PAGE TEXT:
★ ★ ★

With multiple genes operant in sequence, there is the potential for multiple forms of aneuploidy to present with the same morphologic sign. It is also pretty common to find persistent jugular lymphatic sacs without any nuchal skin edema. This seems to be a single gene defect; it is not associated with aneuploidy, but it is still important and should prompt a microarray before deciding that it is an innocuous finding.
The fetal circulation is a low pressure one, i.e., high heart rate and small stroke volume. Heart failure in embryos and fetuses is the diastolic type. High pressure in the jugular veins, preventing lymph drainage, will also prompt NT in the first and early second trimesters, which is why there is such a high incidence of congenital heart problems identified in cases with NT and euploidy.
What about the timing of nuchal signs?

★ ★ ★

DATA SHOWN:
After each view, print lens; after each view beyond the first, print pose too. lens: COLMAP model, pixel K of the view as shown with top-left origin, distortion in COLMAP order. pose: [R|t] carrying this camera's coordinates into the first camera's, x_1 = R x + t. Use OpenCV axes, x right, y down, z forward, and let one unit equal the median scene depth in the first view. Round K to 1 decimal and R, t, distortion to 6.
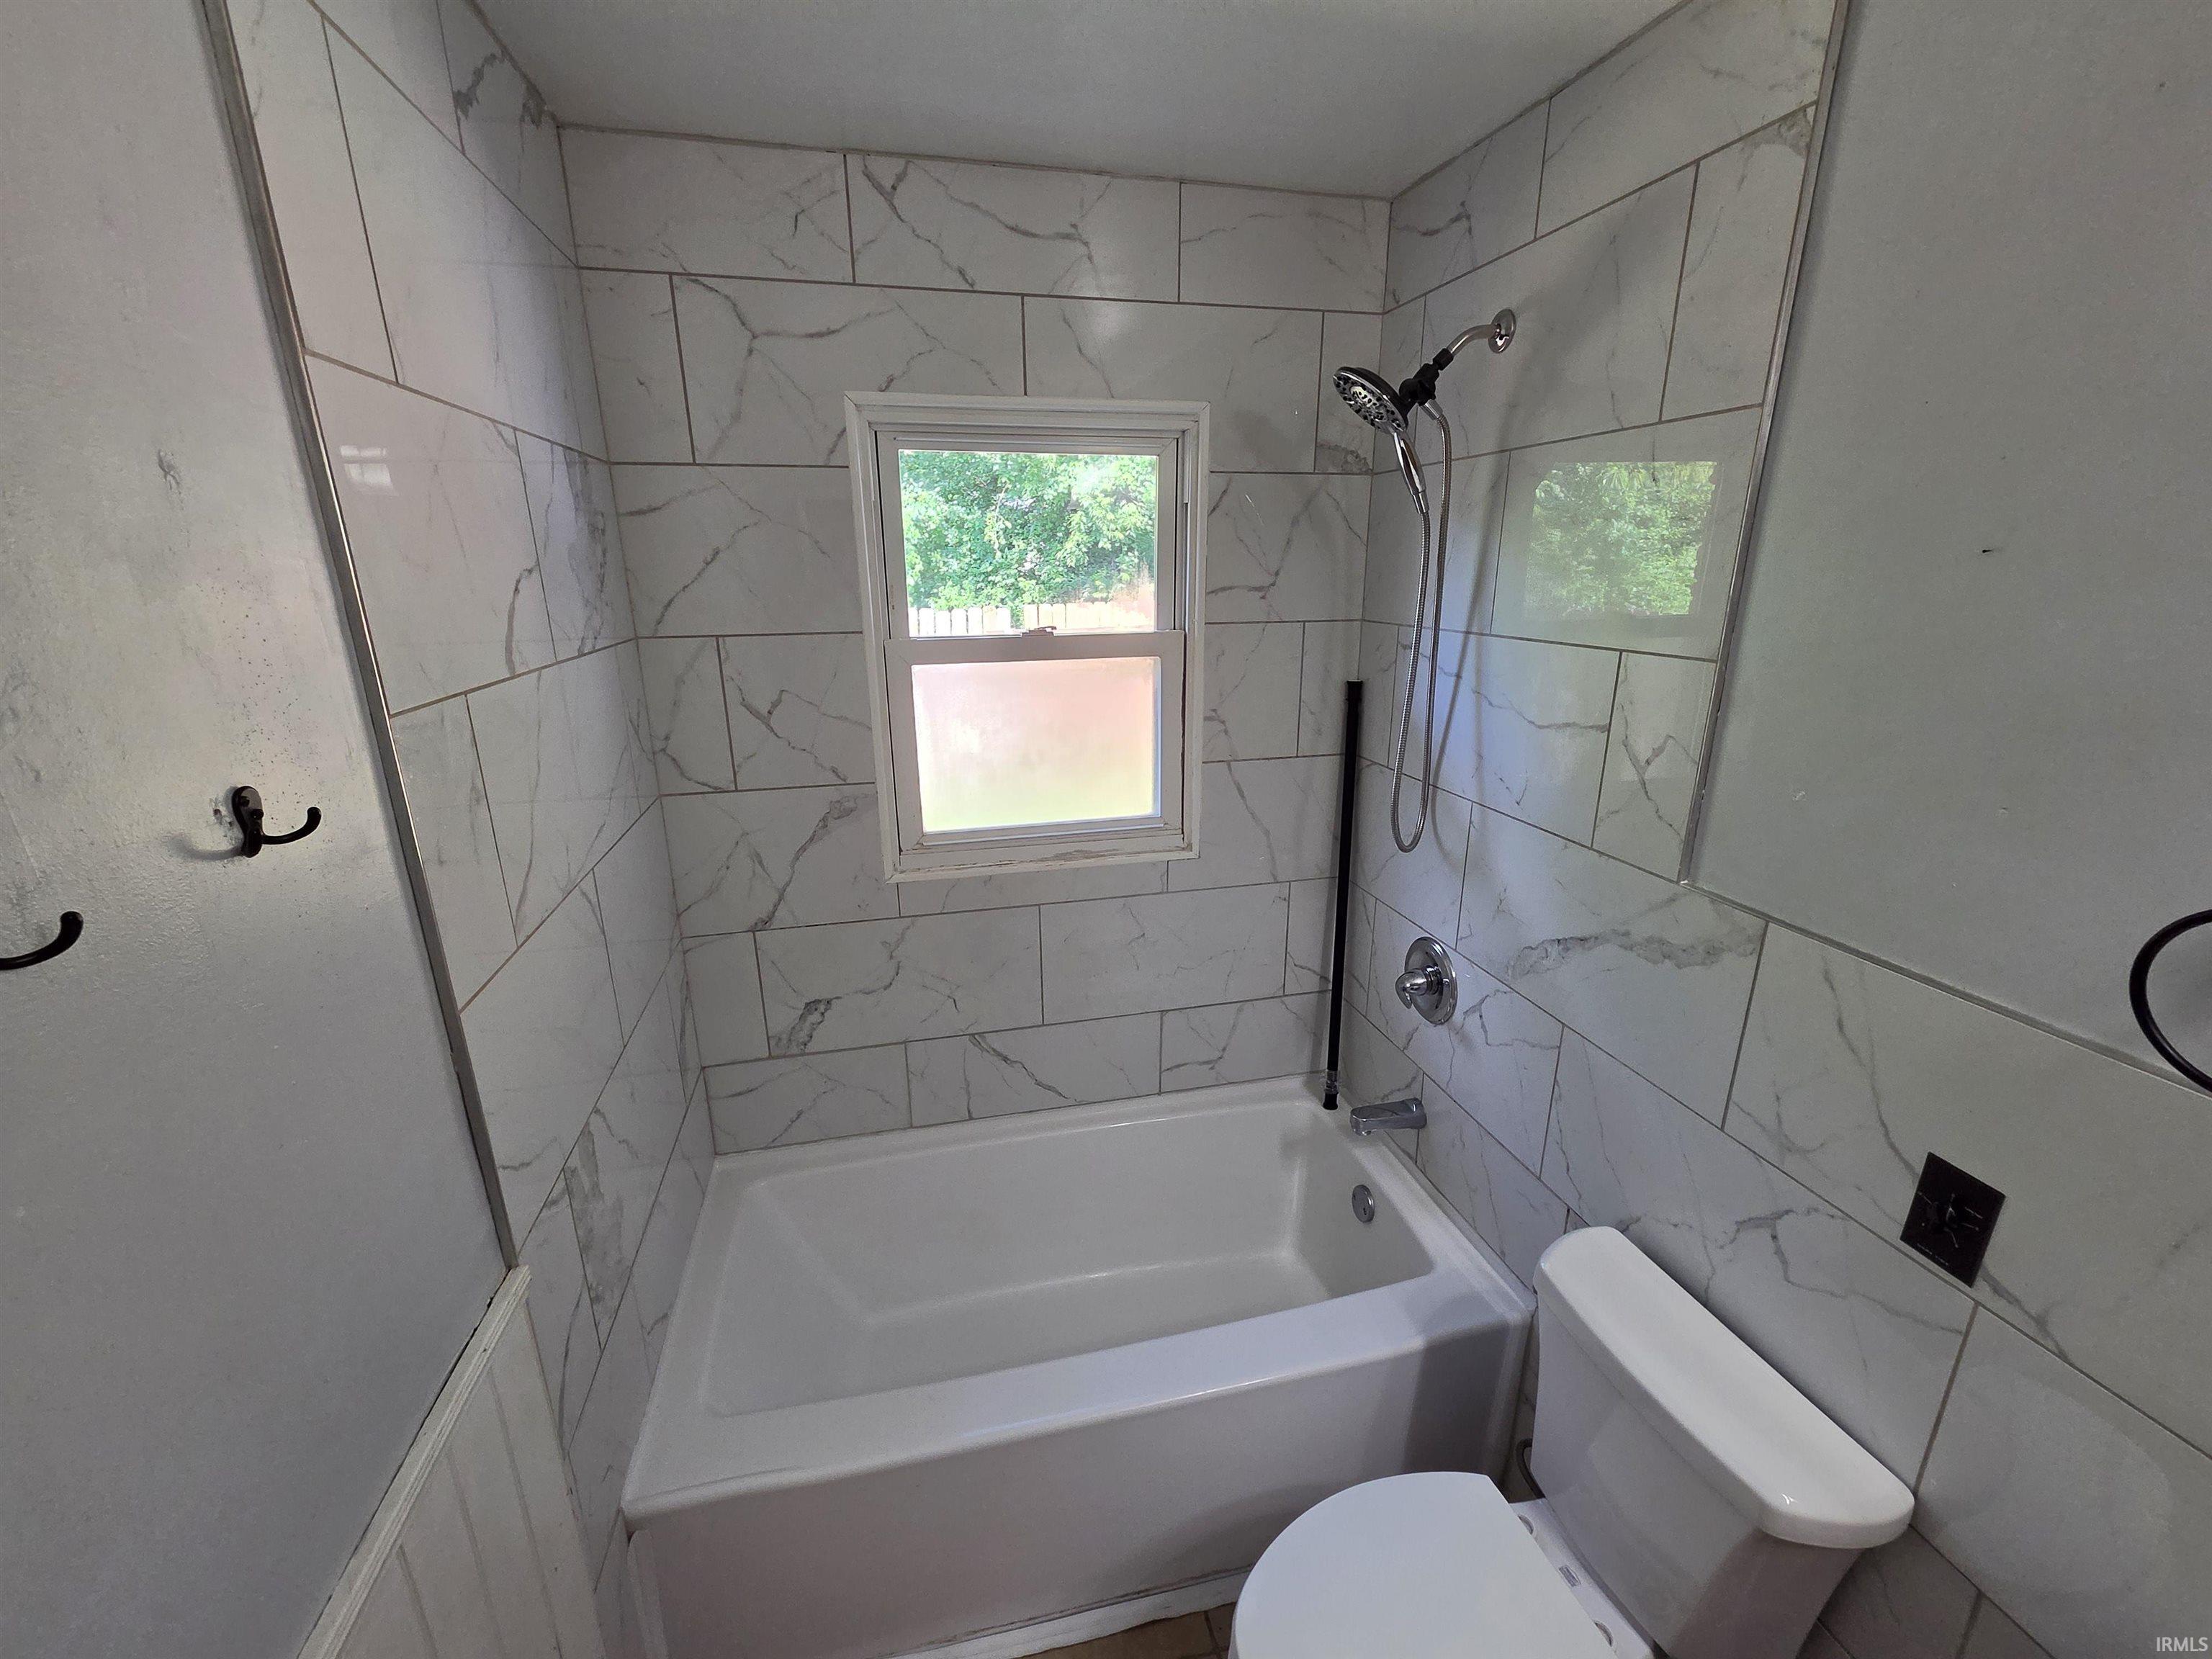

★ ★ ★

YOUR TASKS:
- 1) Please list every word in the page text that ends in "ic".
- 2) Copy the page text from "With multiple genes" to "NT and euploidy.", swapping "jugular" for "cervical".

SET OF ANSWERS:
- 1) morphologic, lymphatic, diastolic

- 2)
With multiple genes operant in sequence, there is the potential for multiple forms of aneuploidy to present with the same morphologic sign. It is also pretty common to find persistent cervical lymphatic sacs without any nuchal skin edema. This seems to be a single gene defect; it is not associated with aneuploidy, but it is still important and should prompt a microarray before deciding that it is an innocuous finding.
The fetal circulation is a low pressure one, i.e., high heart rate and small stroke volume. Heart failure in embryos and fetuses is the diastolic type. High pressure in the cervical veins, preventing lymph drainage, will also prompt NT in the first and early second trimesters, which is why there is such a high incidence of congenital heart problems identified in cases with NT and euploidy.